Provided text ▸
------------------------------
The Institute of Cultural History was founded in 2005 as a successor to the Institute of Biography and Bibliography, which in 1999 succeeded the Section for Biography, Bibliography and Documentation of the Institute of Slovenian Literature and Literary Studies.

Mission

In addition to conducting systematic research on prominent Slovenes whose biographies are being prepared for an extended and revised edition of the Slovenian Biographical Lexicon (SBL II), the researchers at the Institute of Cultural History primarily deal with:

  • studying life stories of important personalities whose work had a major impact on the life in Slovenia and abroad,
  • biographies of individual social groups and their cultures and subcultures, and
  • selected social situations and practices (changes in gender relations, (re-)creation of the memory of the First World War, the impact of technological changes on society and culture, etc.).

Given that the term cultural history signifies equal treatment of all cultures, we draw on both Western and Eastern European historiographical tradition of historical thought. In addition, we have a particularly great interest in the past receptions of Eastern and Southeastern Europe in Slovenian milieu.
------------------------------
Exercise instructions ▸
(1) Answer these about the passage on the Institute of Cultural History:
(a) In what year was the institute founded?
(b) For which edition of the Slovenian Biographical Lexicon are biographies being prepared?
(c) The past receptions of which regions in the Slovenian milieu draw the institute's particular interest?
(2) Carry on the passage about the Institute of Cultural History from its final sentence.
The listing comes from a separate source.
------------------------------
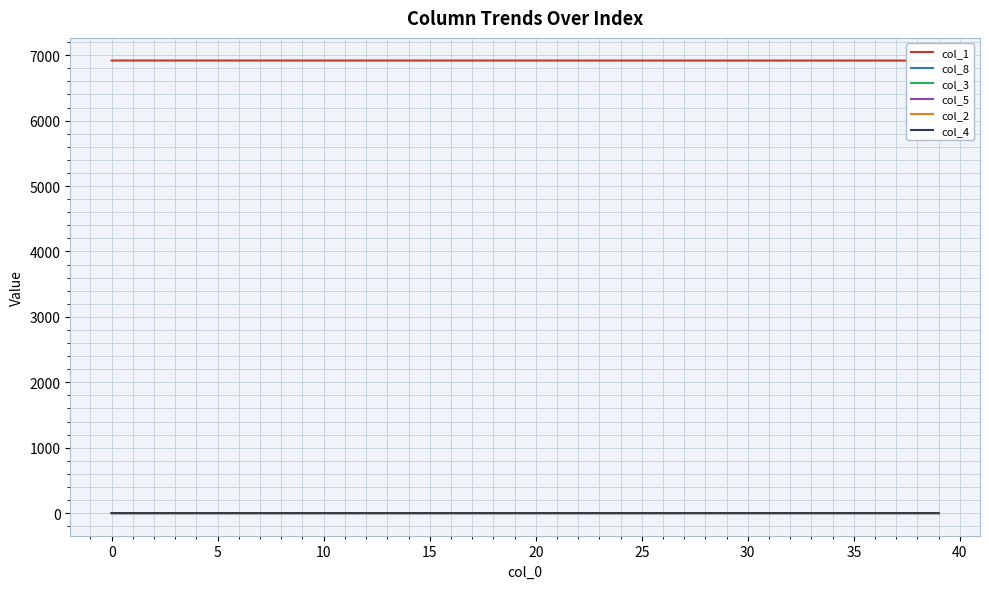

Which series changed the most between 23 and 34?

col_1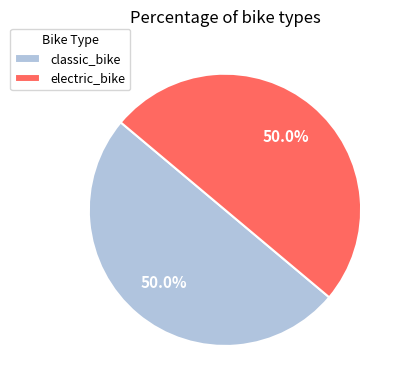

Count the number of slices in the pie.

2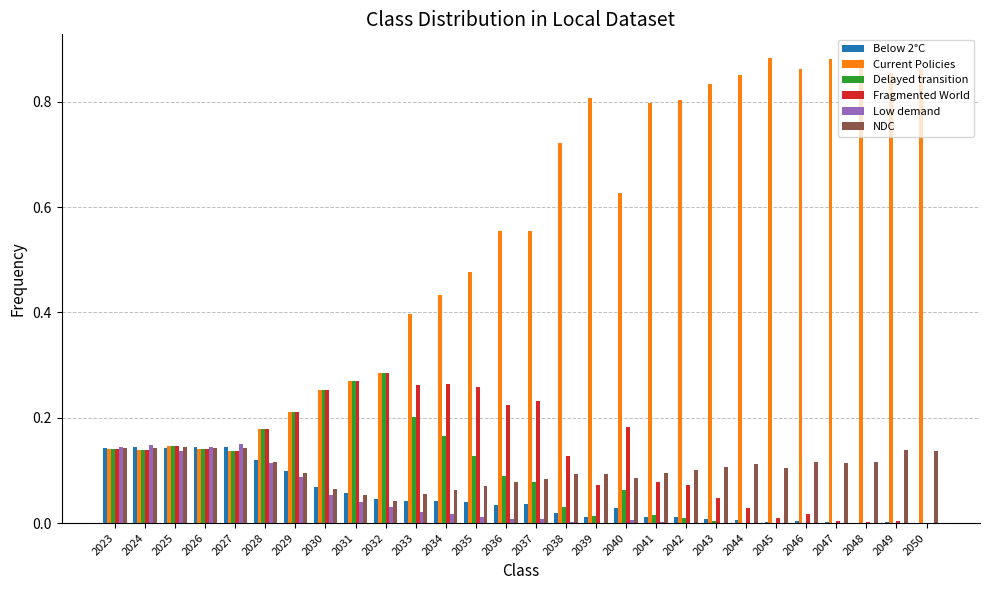

Which series changed the most between 2037 and 2044?

Current Policies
------------------------------
Answer section ▸
(1)
(a) 2005
(b) An extended and revised edition (SBL II)
(c) Eastern and Southeastern Europe

(2)
The research incorporates an interdisciplinary approach or, rather, a cross-section of various humanistic and sociological methodologies. In their work, the researchers at the Institute of Cultural History draw on materials of Slovenian as well as foreign, public and private archival sources.

The set of themes and research orientations listed above may be placed within the framework of various specialised historiographical disciplines (oral history, history of everyday life, history of family, history of childhood, history of ideas, and history of technology). On the other hand, these are inter-related within the new cultural history, which also serves as the basis from which the researchers draw a majority of methodological approaches and theoretical starting points, as well as the ambition to integrate individual specialised research results into comprehensive syntheses. Within the framework of the latter, the researchers also rely on the tradition of new historiography as well as on the reflections of established representatives of traditional cultural history.